The village buildings and layout reproduce the presumed conditions of 1627, and the people there (actually actors) stay completely in character. As one website notes:
People in historic period costumes carry out their daily tasks which would have been conducted by the occupants of the settlement. Their dialect is recreates the flavor of the period as well.
When we visited there we had a lot of fun interacting with the “residents.” I particularly enjoyed myself, and probably embarrassed my children in the process. We went into one house just around the noon hour, and the residents were getting ready to eat. They told us that they would always sing a psalm before the meal. In fact, they said the plantation leader had rewritten many of the psalms into hymn mode, and would we like to sing along? Well, I need no second invitation to sing, so I joined in. That’s when my children looked embarrassed—Mom, you didn’t have to sing along.
Another house we stopped in was the residence of the village physician. At the time, I worked for the state medical association, so I really enjoyed conversing with the physician. In his garden, he was growing several medicinal flowers, including foxglove.

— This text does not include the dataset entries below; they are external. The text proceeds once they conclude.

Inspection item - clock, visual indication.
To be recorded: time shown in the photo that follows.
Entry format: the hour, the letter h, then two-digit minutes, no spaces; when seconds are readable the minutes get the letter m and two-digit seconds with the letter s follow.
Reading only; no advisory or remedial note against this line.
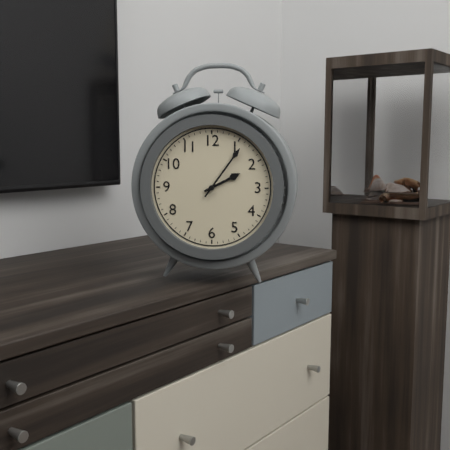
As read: 2h06
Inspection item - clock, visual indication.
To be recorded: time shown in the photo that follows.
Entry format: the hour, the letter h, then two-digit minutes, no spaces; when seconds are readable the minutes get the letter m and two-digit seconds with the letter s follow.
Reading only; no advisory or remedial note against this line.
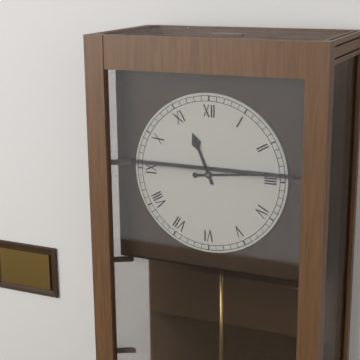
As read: 11h14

Foxglove is a flower from which digitalis, used in treatment heart ailments, can be extracted. Thinking myself quite smart, I asked the physician if he had heard of using willow bark to reduce fever and relieve pain. He was totally in character, and asked me whence came this knowledge? I replied, well, it is well known to the Indians that willow bark has these properties. He drew himself up and sniffed his reply—use something on good Christians that comes from savages? We would never do such a thing. So much for me showing off what I knew.

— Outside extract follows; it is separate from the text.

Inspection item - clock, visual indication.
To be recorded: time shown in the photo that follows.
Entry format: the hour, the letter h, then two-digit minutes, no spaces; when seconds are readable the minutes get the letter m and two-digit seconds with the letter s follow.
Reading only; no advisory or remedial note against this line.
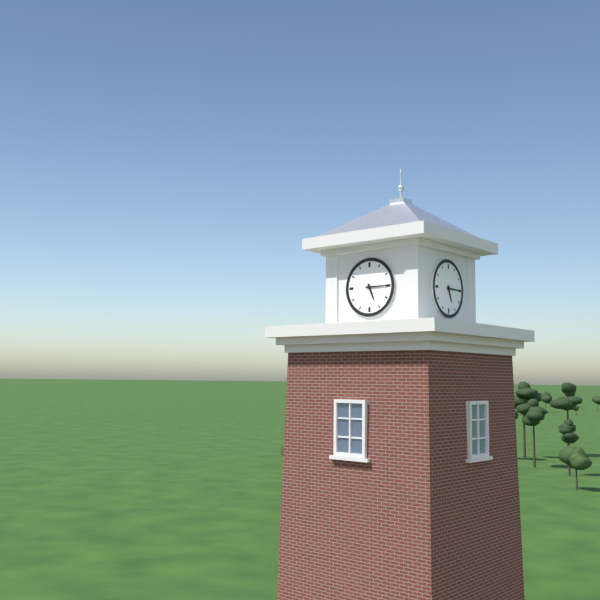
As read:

Then came the coup de grace. As we were walking around the village, one of the villagers asked me if I was a good wife. I think I sort of spluttered—well, I try to be. Ah, he said—then you are not a lady or a gentlewoman, but a good wife. Humph—a little light clicked in my brain, and I realized he was asking about mysocial status, not my upright moral character. And then I remembered the Nathaniel Hawthorne story “Young Goodman Brown.”
See, social ranking would have been lord and lady, gentleman and gentlewoman, or goodman and goodwife. So much for social climbing. And I was just a goodwife!